You need an email address to sign up to Facebook. Make sure the password of both are different. Facebook will keep suggesting that you allow it to access your email to match you with your contacts and that it will only do it once and will not keep a record. Bullshit. Never allow that to happen. Ever.

5. Do not put your mobile phone number on Facebook

This is a tricky one. I don’t think NOT giving Facebook your mobile number will help, but do not give it anyways.


Reason: I have two mobile numbers. The one I put on Facebook was my Asian number, while the one I use in Europe is my European one.

The above experiences showed that while Facebook did not have access to my European phone number, it somehow managed to get hold of those people who had it and made them show up on my recommendations list – simply by going through my phone records and banned list.

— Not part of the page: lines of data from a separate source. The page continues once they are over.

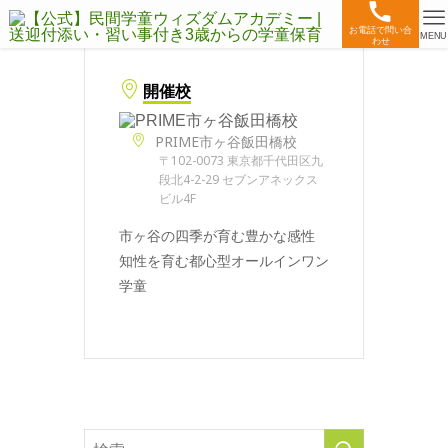
お電話で問い合
MENU
わせ
開催校
PRIME市ヶ谷飯田橋校
〒102-0073 東京都千代田区九
段北4-2-29 セブンアネックス
ビル4F
市ヶ谷の四季が育む豊かな感性
知性を育む都心型オールインワン
学童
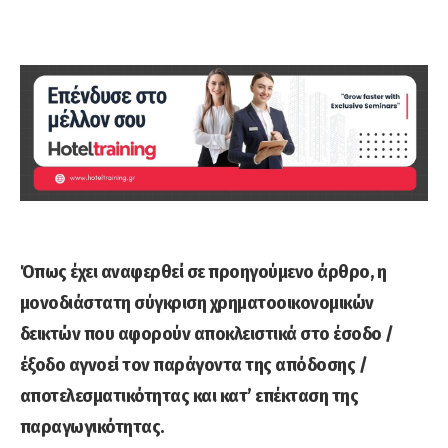
Όπως έχει αναφερθεί σε προηγούμενο άρθρο, η
μονοδιάστατη σύγκριση χρηματοοικονομικών
δεικτών που αφορούν αποκλειστικά στο έσοδο /
έξοδο αγνοεί τον παράγοντα της απόδοσης /
αποτελεσματικότητας και κατ’ επέκταση της
παραγωγικότητας.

Whatever Facebook is doing, it should stop doing it RIGHT NOW.


The EU Data Protection Reform

On 15 December 2015, the Council of the EU and the European Parliament finally agreed on a new set of data protection rules to replace those made in 1995.

Member states have 2 years to implement those rules within the official announcement in early 2016.

The reform will include:

  • Easy access to your own data
  • Right to transfer your data between different providers
  • Right to be forgotten
  • Right to know when your data has been hacked
  • No more ‘fine print privacy agreement’ (it’s up to the company to make you understand the agreement not to confuse you into it)
  • One set of rules for the whole of EU
  • European rules on European soil

Companies can be hit with fines of up to four percent of their global turnover if they don’t comply with the rules.